Camille Olson, a labor and employment attorney who testified on behalf of the U.S. Chamber of Commerce, echoed concerns over how the EEOC would even use the massive amount of new data. “Despite the excessive burden imposed on employers, the EEOC failed to articulate a clear benefit associated with its proposed collection,” Olson said. “In addition to the problems inherent in the data that the EEOC proposes to collect, its proposed statistical approach will also be unhelpful in identifying discrimination.”

Olson also emphasized the need for stronger privacy protections for workers and employers, saying, “In the hands of the wrong people, the original pay data from the EEO-1 report could cause significant harm to EEO-1 responders and subject employees to potential violation of their privacy … Unfortunately, although it is statutorily required to do so, the EEOC has failed to set forth appropriate steps or protocols to ensure the privacy and confidentiality of EEO-1 data.”

Criminal background checks. Cox, though, expressed appreciation for the critical role that the EEOC has played both past and present in identifying and helping to eliminate employment discrimination. Among other things, he applauded the EEOC’s leadership on the criminal history front, particularly with the agency’s updated guidance on consideration of arrests and convictions in employment.

“The EEOC’s work on the guidance is not only commendable, it is also consistent with the growing national and bipartisan consensus that we need to rethink our criminal reentry systems to ensure that millions of Americans who have a criminal record, but who have paid their debt to society and are qualified for work, are not unjustly denied the opportunity to reintegrate back into society by the misuse of criminal background checks,” Cox said. “To allow the presence of an arrest or conviction record to bar an individual from meaningful employment forever, would deny to millions that most powerful and important American opportunity—a second chance.”

Cox observed that the fruits of the EEOC’s leadership in this area are apparent across the country. “Several companies and jurisdictions have adopted so-called ‘ban-the-box’ policies, delaying the consideration of criminal records until later in the employment process, a policy recommended by the EEOC guidance,” he noted. “Nationwide over 150 cities and counties have adopted ban the box. Twenty-five states have adopted ban-the-box policies, and 9 states have removed the conviction history question on job applications for private employers.”

In addition, Cox pointed out that as part of the President’s Obama’s Fair Chance Business Pledge, more than 100 companies, businesses, and employers have indicated they are “committed to providing individuals with criminal records . . . a fair chance to participate in the American economy” including Facebook, Google, Koch Industries, the Coca-Cola Company, PepsiCo., and Xerox.

Change in focus?

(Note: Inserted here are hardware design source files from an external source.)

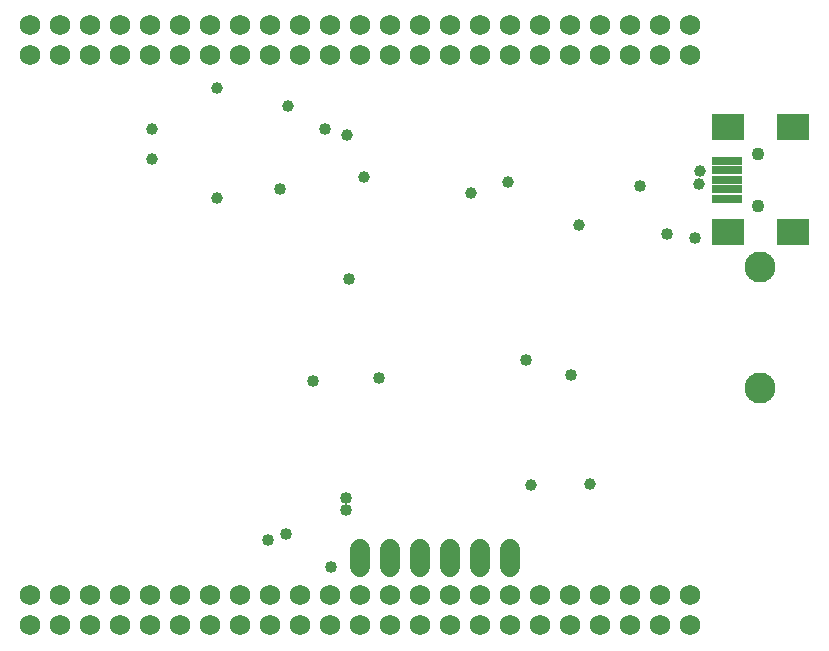
<source format=gbs>
G75*
G70*
%OFA0B0*%
%FSLAX24Y24*%
%IPPOS*%
%LPD*%
%AMOC8*
5,1,8,0,0,1.08239X$1,22.5*
%
%ADD10C,0.0680*%
%ADD11C,0.0434*%
%ADD12R,0.1064X0.0867*%
%ADD13R,0.0986X0.0277*%
%ADD14C,0.1030*%
%ADD15C,0.0680*%
%ADD16C,0.0397*%
%ADD17C,0.0400*%
D10*
X009433Y003622D03*
X010433Y003622D03*
X011433Y003622D03*
X012433Y003622D03*
X013433Y003622D03*
X014433Y003622D03*
X015433Y003622D03*
X016433Y003622D03*
X017433Y003622D03*
X018433Y003622D03*
X019433Y003622D03*
X020433Y003622D03*
X021433Y003622D03*
X022433Y003622D03*
X023433Y003622D03*
X024433Y003622D03*
X025433Y003622D03*
X026433Y003622D03*
X027433Y003622D03*
X028433Y003622D03*
X029433Y003622D03*
X030433Y003622D03*
X031433Y003622D03*
X031433Y004622D03*
X030433Y004622D03*
X029433Y004622D03*
X028433Y004622D03*
X027433Y004622D03*
X026433Y004622D03*
X025433Y004622D03*
X024433Y004622D03*
X023433Y004622D03*
X022433Y004622D03*
X021433Y004622D03*
X020433Y004622D03*
X019433Y004622D03*
X018433Y004622D03*
X017433Y004622D03*
X016433Y004622D03*
X015433Y004622D03*
X014433Y004622D03*
X013433Y004622D03*
X012433Y004622D03*
X011433Y004622D03*
X010433Y004622D03*
X009433Y004622D03*
X009433Y022622D03*
X010433Y022622D03*
X011433Y022622D03*
X012433Y022622D03*
X013433Y022622D03*
X014433Y022622D03*
X015433Y022622D03*
X016433Y022622D03*
X017433Y022622D03*
X018433Y022622D03*
X019433Y022622D03*
X020433Y022622D03*
X021433Y022622D03*
X022433Y022622D03*
X023433Y022622D03*
X024433Y022622D03*
X025433Y022622D03*
X026433Y022622D03*
X027433Y022622D03*
X028433Y022622D03*
X029433Y022622D03*
X030433Y022622D03*
X031433Y022622D03*
X031433Y023622D03*
X030433Y023622D03*
X029433Y023622D03*
X028433Y023622D03*
X027433Y023622D03*
X026433Y023622D03*
X025433Y023622D03*
X024433Y023622D03*
X023433Y023622D03*
X022433Y023622D03*
X021433Y023622D03*
X020433Y023622D03*
X019433Y023622D03*
X018433Y023622D03*
X017433Y023622D03*
X016433Y023622D03*
X015433Y023622D03*
X014433Y023622D03*
X013433Y023622D03*
X012433Y023622D03*
X011433Y023622D03*
X010433Y023622D03*
X009433Y023622D03*
D11*
X033699Y019341D03*
X033699Y017609D03*
D12*
X032715Y016723D03*
X034880Y016723D03*
X034880Y020227D03*
X032715Y020227D03*
D13*
X032675Y019105D03*
X032675Y018790D03*
X032675Y018475D03*
X032675Y018160D03*
X032675Y017845D03*
D14*
X033770Y015567D03*
X033770Y011517D03*
D15*
X025433Y006172D02*
X025433Y005572D01*
X024433Y005572D02*
X024433Y006172D01*
X023433Y006172D02*
X023433Y005572D01*
X022433Y005572D02*
X022433Y006172D01*
X021433Y006172D02*
X021433Y005572D01*
X020433Y005572D02*
X020433Y006172D01*
D16*
X026132Y008306D03*
X028100Y008345D03*
X027746Y016967D03*
X025384Y018384D03*
X024124Y018030D03*
X020581Y018581D03*
X019990Y019959D03*
X018022Y020943D03*
X015660Y021534D03*
X013494Y020156D03*
X013494Y019172D03*
X015660Y017872D03*
X031733Y018333D03*
X031753Y018777D03*
D17*
X029753Y018272D03*
X030683Y016672D03*
X031598Y016543D03*
X025983Y012472D03*
X027483Y011972D03*
X021083Y011872D03*
X018883Y011772D03*
X020083Y015172D03*
X017783Y018172D03*
X019283Y020172D03*
X019983Y007872D03*
X019983Y007472D03*
X017983Y006672D03*
X017383Y006472D03*
X019483Y005572D03*
M02*

</source>
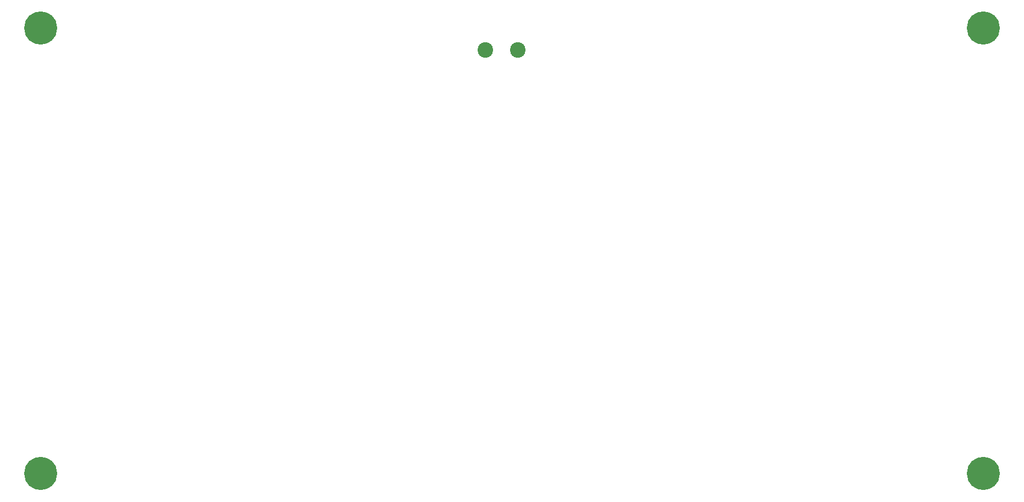
<source format=gbs>
G04*
G04 #@! TF.GenerationSoftware,Altium Limited,Altium Designer,20.1.11 (218)*
G04*
G04 Layer_Color=16711935*
%FSLAX25Y25*%
%MOIN*%
G70*
G04*
G04 #@! TF.SameCoordinates,85017169-990B-49AA-8BCE-B11CB2BCBAEE*
G04*
G04*
G04 #@! TF.FilePolarity,Negative*
G04*
G01*
G75*
%ADD49C,0.09449*%
%ADD50C,0.20079*%
D49*
X318342Y269500D02*
D03*
X298657D02*
D03*
D50*
X29276Y12479D02*
D03*
X600744Y282754D02*
D03*
Y12479D02*
D03*
X29276Y282754D02*
D03*
M02*

</source>
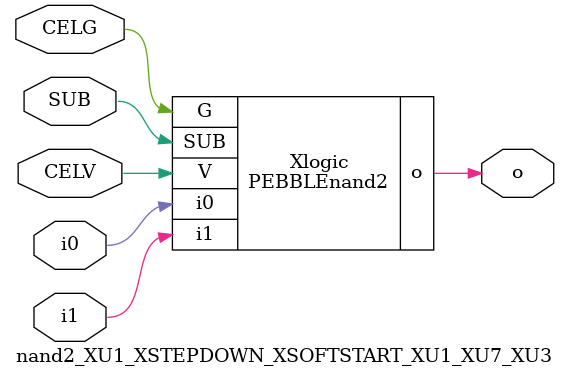
<source format=v>



module PEBBLEnand2 ( o, G, SUB, V, i0, i1 );

  input i0;
  input V;
  input i1;
  input G;
  output o;
  input SUB;
endmodule

//Celera Confidential Do Not Copy nand2_XU1_XSTEPDOWN_XSOFTSTART_XU1_XU7_XU3
//Celera Confidential Symbol Generator
//5V NAND2
module nand2_XU1_XSTEPDOWN_XSOFTSTART_XU1_XU7_XU3 (CELV,CELG,i0,i1,o,SUB);
input CELV;
input CELG;
input i0;
input i1;
input SUB;
output o;

//Celera Confidential Do Not Copy nand2
PEBBLEnand2 Xlogic(
.V (CELV),
.i0 (i0),
.i1 (i1),
.o (o),
.SUB (SUB),
.G (CELG)
);
//,diesize,PEBBLEnand2

//Celera Confidential Do Not Copy Module End
//Celera Schematic Generator
endmodule

</source>
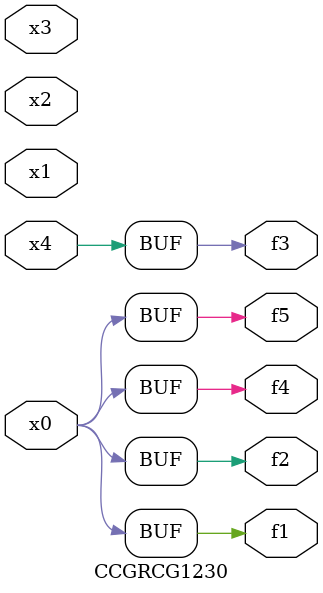
<source format=v>
module CCGRCG1230(
	input x0, x1, x2, x3, x4,
	output f1, f2, f3, f4, f5
);
	assign f1 = x0;
	assign f2 = x0;
	assign f3 = x4;
	assign f4 = x0;
	assign f5 = x0;
endmodule

</source>
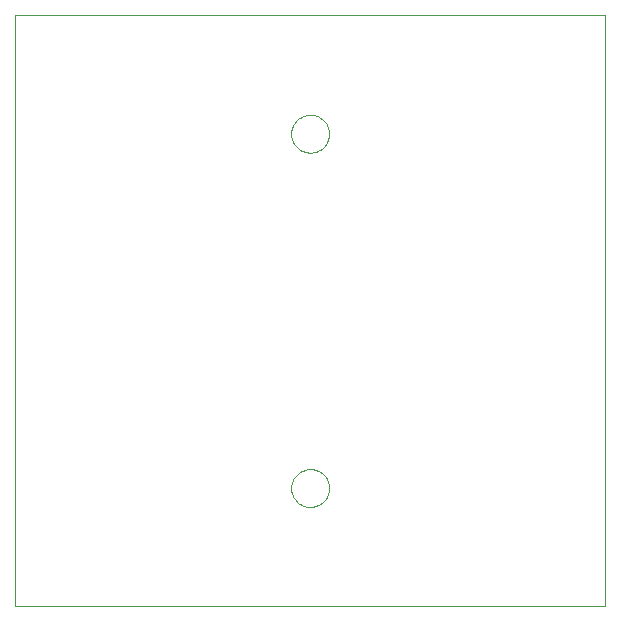
<source format=gbp>
G75*
%MOIN*%
%OFA0B0*%
%FSLAX24Y24*%
%IPPOS*%
%LPD*%
%AMOC8*
5,1,8,0,0,1.08239X$1,22.5*
%
%ADD10C,0.0000*%
D10*
X000475Y005795D02*
X000475Y025516D01*
X020160Y025516D01*
X020160Y005795D01*
X000475Y005795D01*
X009688Y009732D02*
X009690Y009782D01*
X009696Y009832D01*
X009706Y009881D01*
X009720Y009929D01*
X009737Y009976D01*
X009758Y010021D01*
X009783Y010065D01*
X009811Y010106D01*
X009843Y010145D01*
X009877Y010182D01*
X009914Y010216D01*
X009954Y010246D01*
X009996Y010273D01*
X010040Y010297D01*
X010086Y010318D01*
X010133Y010334D01*
X010181Y010347D01*
X010231Y010356D01*
X010280Y010361D01*
X010331Y010362D01*
X010381Y010359D01*
X010430Y010352D01*
X010479Y010341D01*
X010527Y010326D01*
X010573Y010308D01*
X010618Y010286D01*
X010661Y010260D01*
X010702Y010231D01*
X010741Y010199D01*
X010777Y010164D01*
X010809Y010126D01*
X010839Y010086D01*
X010866Y010043D01*
X010889Y009999D01*
X010908Y009953D01*
X010924Y009905D01*
X010936Y009856D01*
X010944Y009807D01*
X010948Y009757D01*
X010948Y009707D01*
X010944Y009657D01*
X010936Y009608D01*
X010924Y009559D01*
X010908Y009511D01*
X010889Y009465D01*
X010866Y009421D01*
X010839Y009378D01*
X010809Y009338D01*
X010777Y009300D01*
X010741Y009265D01*
X010702Y009233D01*
X010661Y009204D01*
X010618Y009178D01*
X010573Y009156D01*
X010527Y009138D01*
X010479Y009123D01*
X010430Y009112D01*
X010381Y009105D01*
X010331Y009102D01*
X010280Y009103D01*
X010231Y009108D01*
X010181Y009117D01*
X010133Y009130D01*
X010086Y009146D01*
X010040Y009167D01*
X009996Y009191D01*
X009954Y009218D01*
X009914Y009248D01*
X009877Y009282D01*
X009843Y009319D01*
X009811Y009358D01*
X009783Y009399D01*
X009758Y009443D01*
X009737Y009488D01*
X009720Y009535D01*
X009706Y009583D01*
X009696Y009632D01*
X009690Y009682D01*
X009688Y009732D01*
X009688Y021543D02*
X009690Y021593D01*
X009696Y021643D01*
X009706Y021692D01*
X009720Y021740D01*
X009737Y021787D01*
X009758Y021832D01*
X009783Y021876D01*
X009811Y021917D01*
X009843Y021956D01*
X009877Y021993D01*
X009914Y022027D01*
X009954Y022057D01*
X009996Y022084D01*
X010040Y022108D01*
X010086Y022129D01*
X010133Y022145D01*
X010181Y022158D01*
X010231Y022167D01*
X010280Y022172D01*
X010331Y022173D01*
X010381Y022170D01*
X010430Y022163D01*
X010479Y022152D01*
X010527Y022137D01*
X010573Y022119D01*
X010618Y022097D01*
X010661Y022071D01*
X010702Y022042D01*
X010741Y022010D01*
X010777Y021975D01*
X010809Y021937D01*
X010839Y021897D01*
X010866Y021854D01*
X010889Y021810D01*
X010908Y021764D01*
X010924Y021716D01*
X010936Y021667D01*
X010944Y021618D01*
X010948Y021568D01*
X010948Y021518D01*
X010944Y021468D01*
X010936Y021419D01*
X010924Y021370D01*
X010908Y021322D01*
X010889Y021276D01*
X010866Y021232D01*
X010839Y021189D01*
X010809Y021149D01*
X010777Y021111D01*
X010741Y021076D01*
X010702Y021044D01*
X010661Y021015D01*
X010618Y020989D01*
X010573Y020967D01*
X010527Y020949D01*
X010479Y020934D01*
X010430Y020923D01*
X010381Y020916D01*
X010331Y020913D01*
X010280Y020914D01*
X010231Y020919D01*
X010181Y020928D01*
X010133Y020941D01*
X010086Y020957D01*
X010040Y020978D01*
X009996Y021002D01*
X009954Y021029D01*
X009914Y021059D01*
X009877Y021093D01*
X009843Y021130D01*
X009811Y021169D01*
X009783Y021210D01*
X009758Y021254D01*
X009737Y021299D01*
X009720Y021346D01*
X009706Y021394D01*
X009696Y021443D01*
X009690Y021493D01*
X009688Y021543D01*
M02*

</source>
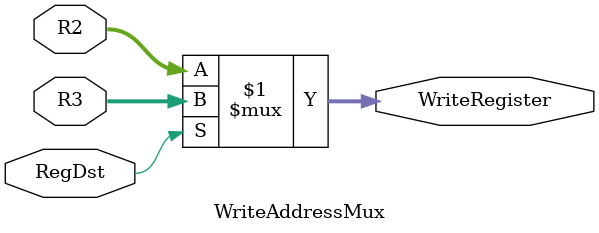
<source format=v>
`timescale 1ns / 1ps
module WriteAddressMux(
	input[4:0] R2,
	input[4:0] R3,
	input RegDst,
	output[4:0] WriteRegister
    );

	assign WriteRegister = RegDst ? R3 : R2;
endmodule

</source>
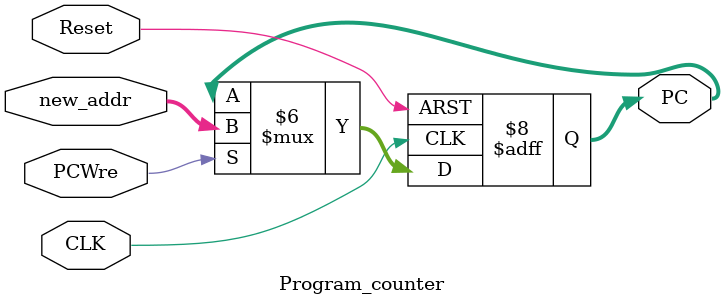
<source format=v>
`timescale 1ns / 1ps

module Program_counter(
      input Reset,
      input CLK,
      input PCWre,
      input [31:0] new_addr,//ÐÂpcµØÖ·
      output reg [31:0] PC//µ±Ç°pcµØÖ·
    );
  initial begin
     PC=0;
  end
  always@(posedge CLK or negedge Reset)
      begin
        if(Reset==0)
          begin
          PC=0;
          end
        else
          if(PCWre==1)
            begin
            PC=new_addr;
            end
          else
            begin
            PC=PC;
            end
      end
endmodule

</source>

Although not all witnesses who testified at the hearing thought the EEOC needs to change its focus, Byrne did, saying in closing that the agency should turn its focus toward what he considers “proper enforcement” of nondiscrimination policies. “What the EEOC should be focused on is improving enforcement of existing worker protections,” he said. “With a new Congress and new administration, we have an opportunity to move the EEOC in a new direction, and that’s precisely what America’s workers need.”